• DATA EXTRACTS:

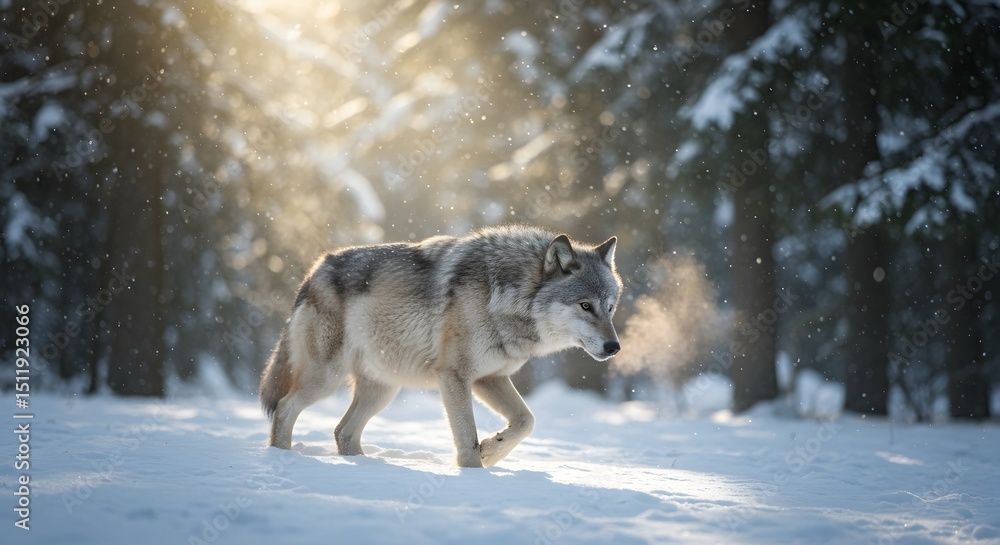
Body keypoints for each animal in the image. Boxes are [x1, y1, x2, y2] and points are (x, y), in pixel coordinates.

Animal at [258, 225, 621, 467]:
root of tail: (314, 270)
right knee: (285, 408)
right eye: (586, 306)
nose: (614, 347)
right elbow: (466, 438)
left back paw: (366, 468)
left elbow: (526, 420)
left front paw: (492, 450)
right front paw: (476, 473)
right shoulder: (454, 376)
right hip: (327, 379)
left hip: (383, 389)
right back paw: (282, 459)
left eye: (610, 307)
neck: (505, 295)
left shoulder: (489, 378)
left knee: (343, 431)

• EXERCISE OBJECTIVE: Copy out each line of the material in which the word "left" turns up.

• ANSWER BOX:
left back paw: (366, 468)
left elbow: (526, 420)
left front paw: (492, 450)
left hip: (383, 389)
left eye: (610, 307)
left shoulder: (489, 378)
left knee: (343, 431)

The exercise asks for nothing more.